Thanks SVL. Unfortunately this morning when I violated the rules of the 180, I told her to hold off on selling the house. I had to violate the 180 again tonight because I don't want her to hold off on selling the house. I sent her a courteous note. Get the 2x4s out. Here's the note. I will be going dark after this.

<snip>

Sorry to bother you.

I have been extremely hurt by so many things you have done to me. Ialso emphatically apologize for the hurtful things I have done to you. I am very sorry. I genuinely wish I could have turned back the clockand make things right so we do not have to go through what we are going through now.

I think it is a good thing that you spend some time to "find yourself." You are very independent now and I am very proud of you.But it deeply hurts me to know that statement usually means that you are no longer willing to work on our relationship and you want to "find" somebody else. I have always wanted to work on our relationship because you are the love of my life. But I can't wait around for you because it is very painful in doing so. I can't spend my life wondering whether or not we'll ever get back together. I need to move on with my life. The flat that we own together is preventing me from moving on.

====

> Brief 1
How would you render this sentence from the passage in Spanish: "I can't spend my life wondering whether or not we'll ever get back together."
> Brief 2
Can you substitute "badly" for "extremely" in the passage, starting at the words "Sorry to bother" and stopping after "going through now."?
The listing comes from a different source than the passage.

====

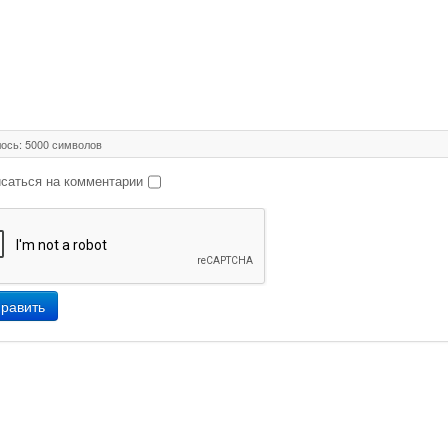
ось:
5000
символов
саться на комментарии
равить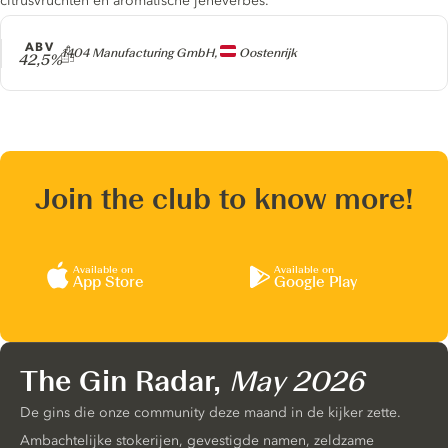
citrusvruchten en aromatische jeneverbes.
ABV
Producer
1404 Manufacturing GmbH,
Oostenrijk
42,5%
Join the club to know more!
Available on
Available on
App Store
Google Play
The Gin Radar,
May 2026
De gins die onze community deze maand in de kijker zette.
Ambachtelijke stokerijen, gevestigde namen, zeldzame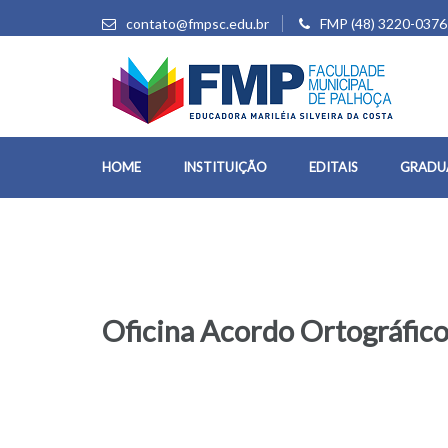
contato@fmpsc.edu.br
FMP (48) 3220-0376
HOME
INSTITUIÇÃO
EDITAIS
GRADU
Oficina Acordo Ortográfic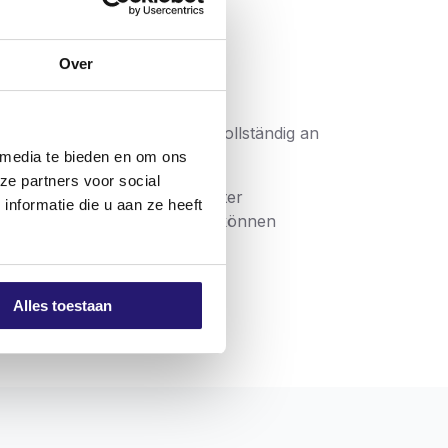
Over
ite des Kopfes schmiegt sich vollständig an
 media te bieden en om ons
ze partners voor social
rsehen, damit sie sich leichter
nformatie die u aan ze heeft
ier Ausführung erhältlich und können
sionsschutz wählen Sie
Alles toestaan
ichkeiten.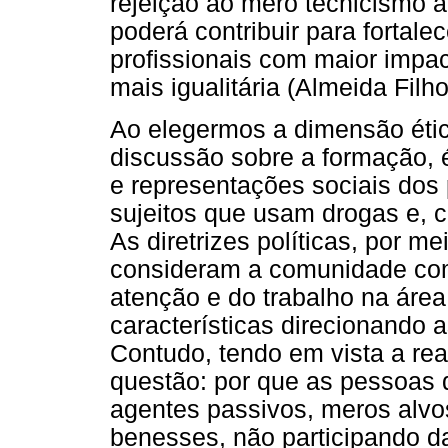
rejeição ao mero tecnicismo a
poderá contribuir para fortal
profissionais com maior impa
mais igualitária (Almeida Filh
Ao elegermos a dimensão éti
discussão sobre a formação, 
e representações sociais dos 
sujeitos que usam drogas e, 
As diretrizes políticas, por me
consideram a comunidade co
atenção e do trabalho na áre
características direcionando a
Contudo, tendo em vista a rea
questão: por que as pessoas
agentes passivos, meros alvo
benesses, não participando d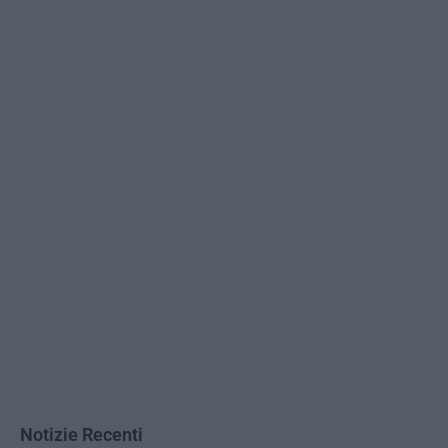
Notizie Recenti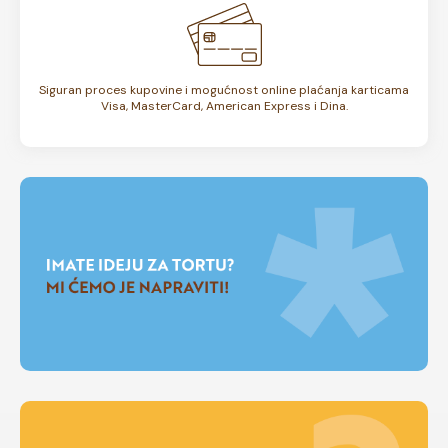
Siguran proces kupovine i mogućnost online plaćanja karticama
Visa, MasterCard, American Express i Dina.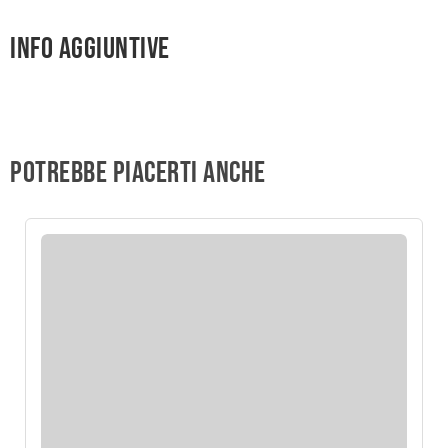
Info aggiuntive
Potrebbe piacerti anche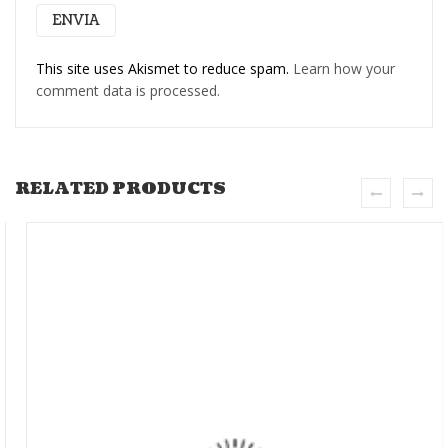
This site uses Akismet to reduce spam.
Learn how your
comment data is processed.
RELATED PRODUCTS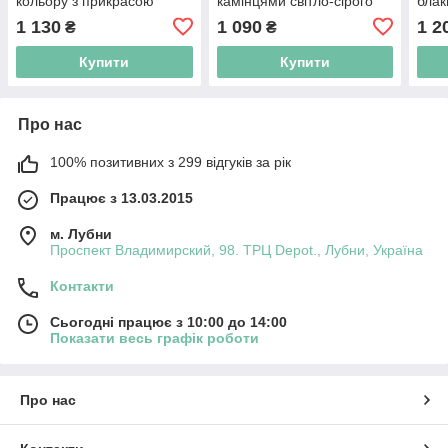
кольору з прикрасою
камінцями світло-сірого
блак
стрази
кольору
1 130
1 090
1 2
₴
₴
Купити
Купити
Про нас
100% позитивних з 299 відгуків за рік
Працює з 13.03.2015
м. Лубни
Проспект Владимирский, 98. ТРЦ Depot., Лубни, Україна
Контакти
Сьогодні працює з 10:00 до 14:00
Показати весь графік роботи
Про нас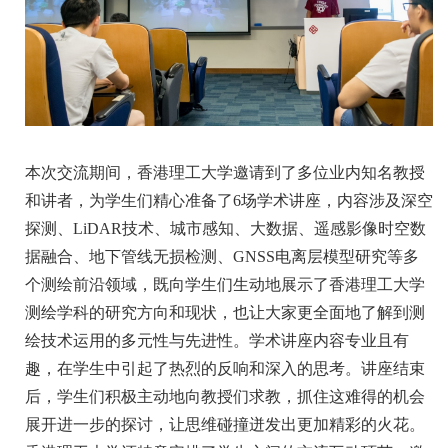
本次交流期间，香港理工大学邀请到了多位业内知名教授
和讲者，为学生们精心准备了6场学术讲座，内容涉及深空
探测、LiDAR技术、城市感知、大数据、遥感影像时空数
据融合、地下管线无损检测、GNSS电离层模型研究等多
个测绘前沿领域，既向学生们生动地展示了香港理工大学
测绘学科的研究方向和现状，也让大家更全面地了解到测
绘技术运用的多元性与先进性。学术讲座内容专业且有
趣，在学生中引起了热烈的反响和深入的思考。讲座结束
后，学生们积极主动地向教授们求教，抓住这难得的机会
展开进一步的探讨，让思维碰撞迸发出更加精彩的火花。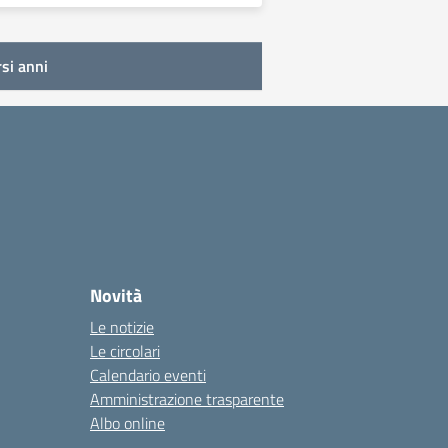
rsi anni
Novità
Le notizie
Le circolari
Calendario eventi
Amministrazione trasparente
Albo online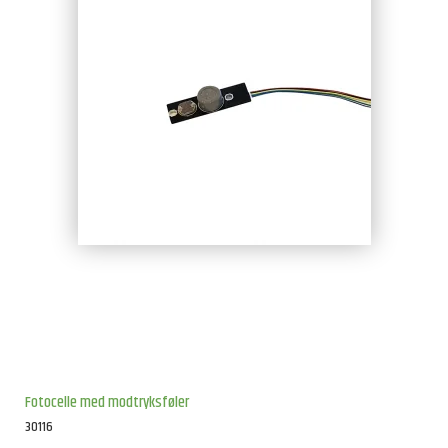
Fotocelle med modtryksføler
30116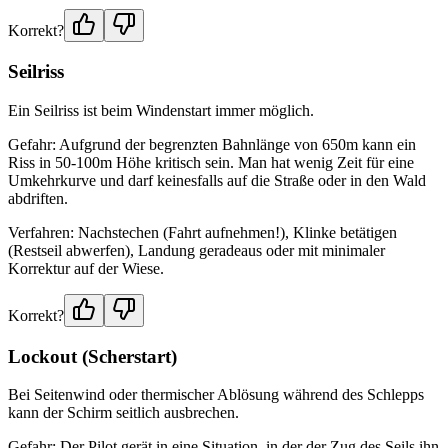
Korrekt?
Seilriss
Ein Seilriss ist beim Windenstart immer möglich.
Gefahr: Aufgrund der begrenzten Bahnlänge von 650m kann ein
Riss in 50-100m Höhe kritisch sein. Man hat wenig Zeit für eine
Umkehrkurve und darf keinesfalls auf die Straße oder in den Wald
abdriften.
Verfahren: Nachstechen (Fahrt aufnehmen!), Klinke betätigen
(Restseil abwerfen), Landung geradeaus oder mit minimaler
Korrektur auf der Wiese.
Korrekt?
Lockout (Scherstart)
Bei Seitenwind oder thermischer Ablösung während des Schlepps
kann der Schirm seitlich ausbrechen.
Gefahr: Der Pilot gerät in eine Situation, in der der Zug des Seils ihn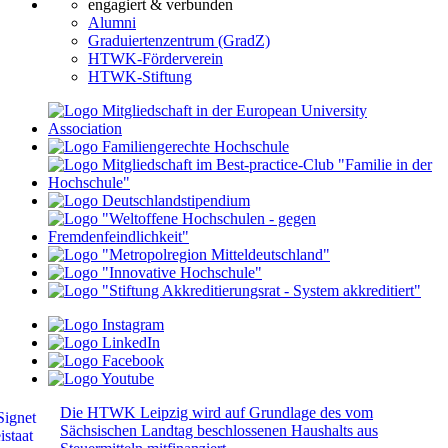
engagiert & verbunden
Alumni
Graduiertenzentrum (GradZ)
HTWK-Förderverein
HTWK-Stiftung
Die HTWK Leipzig wird auf Grundlage des vom
Sächsischen Landtag beschlossenen Haushalts aus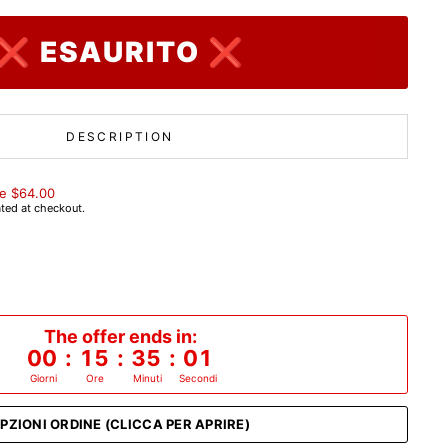
❌ ESAURITO ❌
DESCRIPTION
e $64.00
ted at checkout.
The offer ends in:
00
:
15
:
35
:
00
Giorni
Ore
Minuti
Secondi
PZIONI ORDINE (CLICCA PER APRIRE)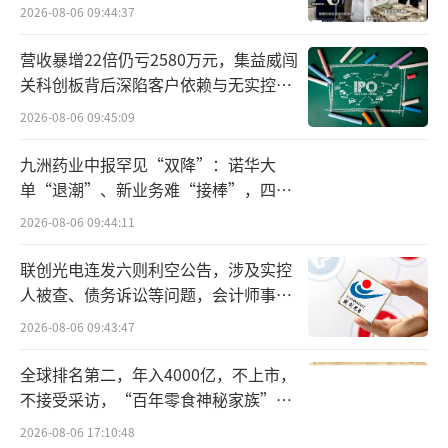
集团控股，曾运营量贩零食品牌“陆小馋”，
2026-08-06 09:44:37
目前主要负责好想来零食整体运营管理。
营收暴增22倍仍亏2580万元，集益威闯
值得一提的是，这并非万辰集团首次试水
关科创板背后深陷客户依赖与无实控人
困局
硬折扣社区超市。此前在2024年12月，万辰集
2026-08-06 09:45:09
团旗下来优品便宣布推出“来优品省钱超
九洲药业中报罕见“双降”：诺华大
市”，从只做零食品类到聚焦全品类零售业
单“退潮”、新业务难“接棒”，四大
态，并加大自有品牌开发力度，首家来优品省
难关待闯
2026-08-06 09:44:11
钱超市已于2025年1月在安徽合肥开业。
联创光电连发六则利空公告，涉及实控
凌雁管理咨询首席咨询师、食品及餐饮行
人被查、债务诉讼等问题，会计师事务
所曾出具“保留意见”
业分析师林岳表示，万辰集团布局硬折扣超市
2026-08-06 09:43:47
有供应链的优势，包括冷链和物流网络，是保
全球排名第二，年入4000亿，不上市，
证其性价比的核心能力，另外，万辰集团有打
不接受采访，“百年零食神秘家族”浮
造自有品牌的能力，其发展折扣超市的目的之
出水面？
2026-08-06 17:10:48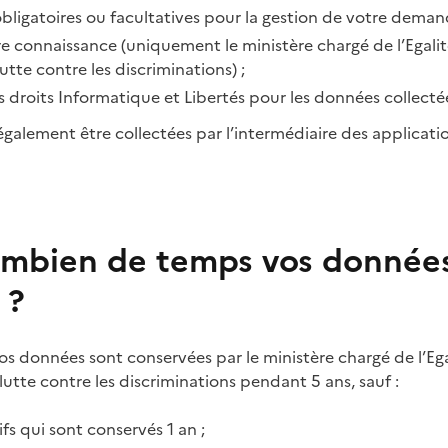
obligatoires ou facultatives pour la gestion de votre deman
e connaissance (uniquement le ministère chargé de l’Egalit
utte contre les discriminations) ;
s droits Informatique et Libertés pour les données collecté
alement être collectées par l’intermédiaire des applicatio
mbien de temps vos données 
 ?
os données sont conservées par le ministère chargé de l’Eg
lutte contre les discriminations pendant 5 ans, sauf :
ifs qui sont conservés 1 an ;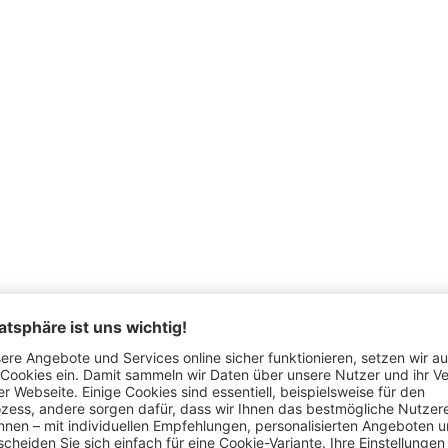
Schon gesehen?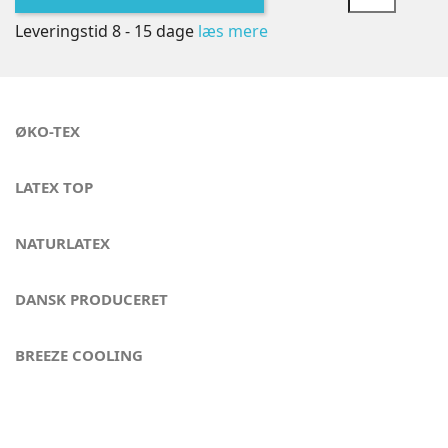
Leveringstid 8 - 15 dage
læs mere
ØKO-TEX
LATEX TOP
NATURLATEX
DANSK PRODUCERET
BREEZE COOLING
Sov godt om natten - London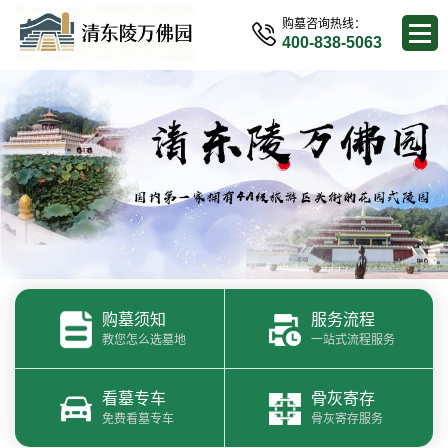
购墓咨询热线：
400-838-5063
购墓须知
服务流程
教您怎么选墓地
一站式流程服务
看墓专车
骨灰寄存
免费看墓专车
骨灰寄存服务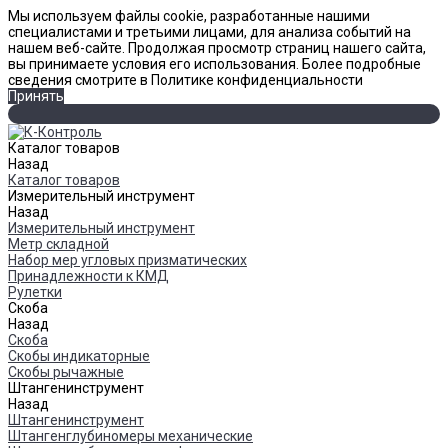
Мы используем файлы cookie, разработанные нашими
специалистами и третьими лицами, для анализа событий на
нашем веб-сайте. Продолжая просмотр страниц нашего сайта,
вы принимаете условия его использования. Более подробные
сведения смотрите в Политике конфиденциальности
Принять
Каталог товаров
Назад
Каталог товаров
Измерительный инструмент
Назад
Измерительный инструмент
Метр складной
Набор мер угловых призматических
Принадлежности к КМД
Рулетки
Скоба
Назад
Скоба
Скобы индикаторные
Скобы рычажные
Штангенинструмент
Назад
Штангенинструмент
Штангенглубиномеры механические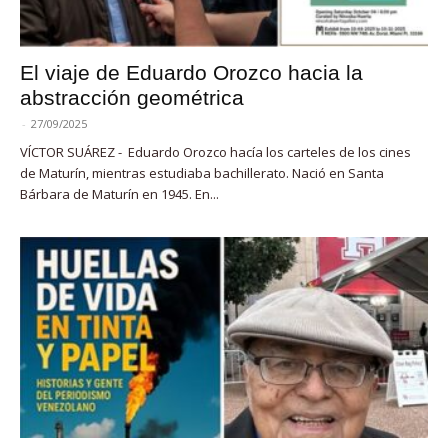
El viaje de Eduardo Orozco hacia la
abstracción geométrica
-
27/09/2025
VÍCTOR SUÁREZ - Eduardo Orozco hacía los carteles de los cines
de Maturín, mientras estudiaba bachillerato. Nació en Santa
Bárbara de Maturín en 1945. En...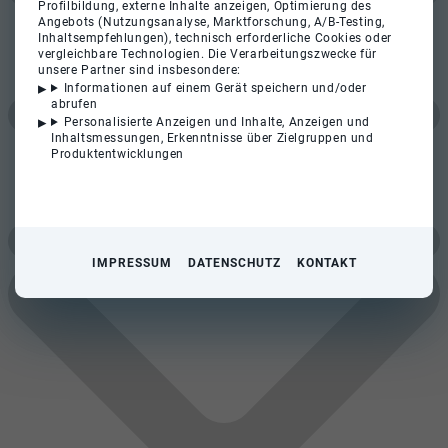
Profilbildung, externe Inhalte anzeigen, Optimierung des
Angebots (Nutzungsanalyse, Marktforschung, A/B-Testing,
Inhaltsempfehlungen), technisch erforderliche Cookies oder
vergleichbare Technologien. Die Verarbeitungszwecke für
unsere Partner sind insbesondere:
Informationen auf einem Gerät speichern und/oder
abrufen
Personalisierte Anzeigen und Inhalte, Anzeigen und
Inhaltsmessungen, Erkenntnisse über Zielgruppen und
Produktentwicklungen
IMPRESSUM
DATENSCHUTZ
KONTAKT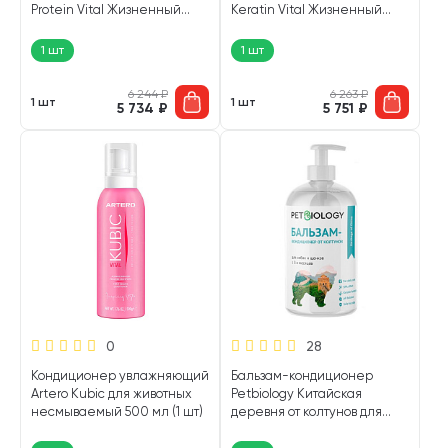
Protein Vital Жизненный
Keratin Vital Жизненный
протеин для собак и кошек
кератин для собак и кошек
650 мл (1 шт)
650 мл (1 шт)
1 шт
1 шт
6 244
₽
6 263
₽
1 шт
1 шт
5 734
₽
5 751
₽
0
28
Кондиционер увлажняющий
Бальзам-кондиционер
Artero Kubic для животных
Petbiology Китайская
несмываемый 500 мл (1 шт)
деревня от колтунов для
собак и щенков 300 мл (1
шт)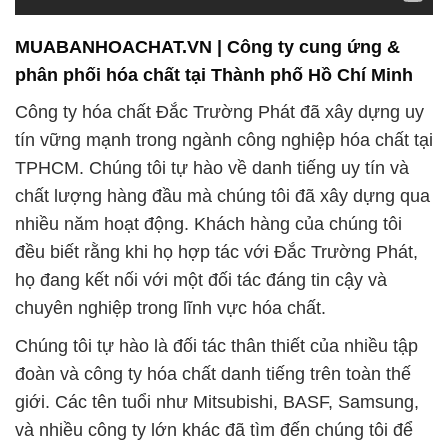
MUABANHOACHAT.VN | Công ty cung ứng &
phân phối hóa chất tại Thành phố Hồ Chí Minh
Công ty hóa chất Đắc Trường Phát đã xây dựng uy
tín vững mạnh trong ngành công nghiệp hóa chất tại
TPHCM. Chúng tôi tự hào về danh tiếng uy tín và
chất lượng hàng đầu mà chúng tôi đã xây dựng qua
nhiều năm hoạt động. Khách hàng của chúng tôi
đều biết rằng khi họ hợp tác với Đắc Trường Phát,
họ đang kết nối với một đối tác đáng tin cậy và
chuyên nghiệp trong lĩnh vực hóa chất.
Chúng tôi tự hào là đối tác thân thiết của nhiều tập
đoàn và công ty hóa chất danh tiếng trên toàn thế
giới. Các tên tuổi như Mitsubishi, BASF, Samsung,
và nhiều công ty lớn khác đã tìm đến chúng tôi để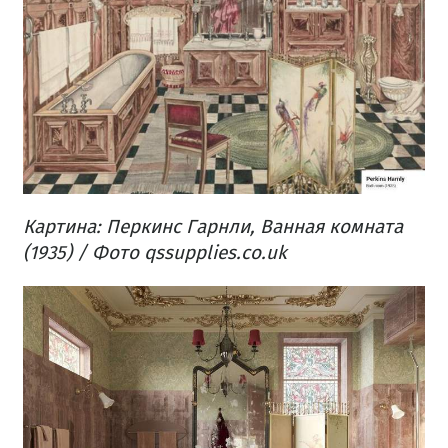
Картина: Перкинс Гарнли, Ванная комната
(1935) /
Фото qssupplies.co.uk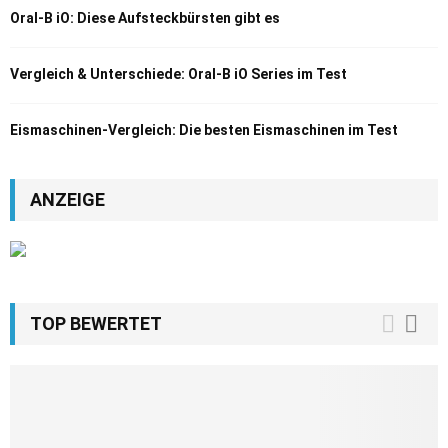
Oral-B iO: Diese Aufsteckbürsten gibt es
Vergleich & Unterschiede: Oral-B iO Series im Test
Eismaschinen-Vergleich: Die besten Eismaschinen im Test
ANZEIGE
TOP BEWERTET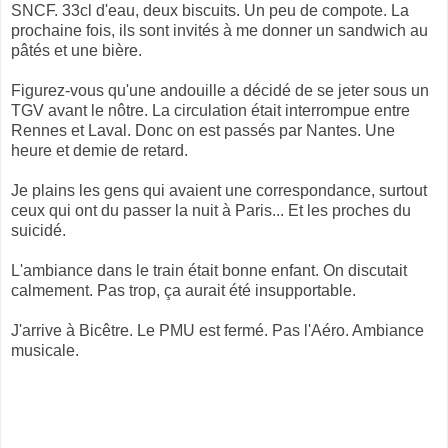
SNCF. 33cl d'eau, deux biscuits. Un peu de compote. La
prochaine fois, ils sont invités à me donner un sandwich au
pâtés et une bière.
Figurez-vous qu'une andouille a décidé de se jeter sous un
TGV avant le nôtre. La circulation était interrompue entre
Rennes et Laval. Donc on est passés par Nantes. Une
heure et demie de retard.
Je plains les gens qui avaient une correspondance, surtout
ceux qui ont du passer la nuit à Paris... Et les proches du
suicidé.
L'ambiance dans le train était bonne enfant. On discutait
calmement. Pas trop, ça aurait été insupportable.
J'arrive à Bicêtre. Le PMU est fermé. Pas l'Aéro. Ambiance
musicale.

====

> Written solution 1
No puedo pasarme la vida preguntándome si algún día volveremos a estar juntos o no.

> Written solution 2
Sorry to bother you.

I have been badly hurt by so many things you have done to me. Ialso emphatically apologize for the hurtful things I have done to you. I am very sorry. I genuinely wish I could have turned back the clockand make things right so we do not have to go through what we are going through now.